# [WHAT THIS TASK INVOLVES]
Format everything from the start of the lines down to the line containing "Veterinaria (Montevideo): Vol. 33", inclusive, as a Markdown table with the columns "Row" and "Text", skipping blank lines and leaving out the pictures.

++++ TASK MATERIAL ++++

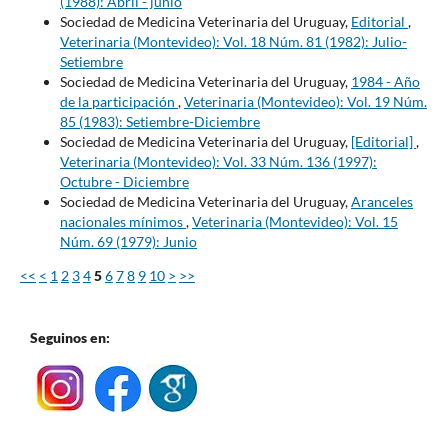
(1988): Abril - junio
Sociedad de Medicina Veterinaria del Uruguay,
Editorial
,
Veterinaria (Montevideo): Vol. 18 Núm. 81 (1982): Julio-
Setiembre
Sociedad de Medicina Veterinaria del Uruguay,
1984 - Año
de la participación
,
Veterinaria (Montevideo): Vol. 19 Núm.
85 (1983): Setiembre-Diciembre
Sociedad de Medicina Veterinaria del Uruguay,
[Editorial]
,
Veterinaria (Montevideo): Vol. 33 Núm. 136 (1997):
Octubre - Diciembre
Sociedad de Medicina Veterinaria del Uruguay,
Aranceles
nacionales mínimos
,
Veterinaria (Montevideo): Vol. 15
Núm. 69 (1979): Junio
<<
<
1
2
3
4
5
6
7
8
9
10
>
>>
Seguinos en:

++++

# [ANSWER SPACE]
| Row | Text |
|---|---|
| 1 | (1988): Abril - junio |
| 2 | Sociedad de Medicina Veterinaria del Uruguay, |
| 3 | Editorial |
| 4 | , |
| 5 | Veterinaria (Montevideo): Vol. 18 Núm. 81 (1982): Julio- |
| 6 | Setiembre |
| 7 | Sociedad de Medicina Veterinaria del Uruguay, |
| 8 | 1984 - Año |
| 9 | de la participación |
| 10 | , |
| 11 | Veterinaria (Montevideo): Vol. 19 Núm. |
| 12 | 85 (1983): Setiembre-Diciembre |
| 13 | Sociedad de Medicina Veterinaria del Uruguay, |
| 14 | [Editorial] |
| 15 | , |
| 16 | Veterinaria (Montevideo): Vol. 33 Núm. 136 (1997): |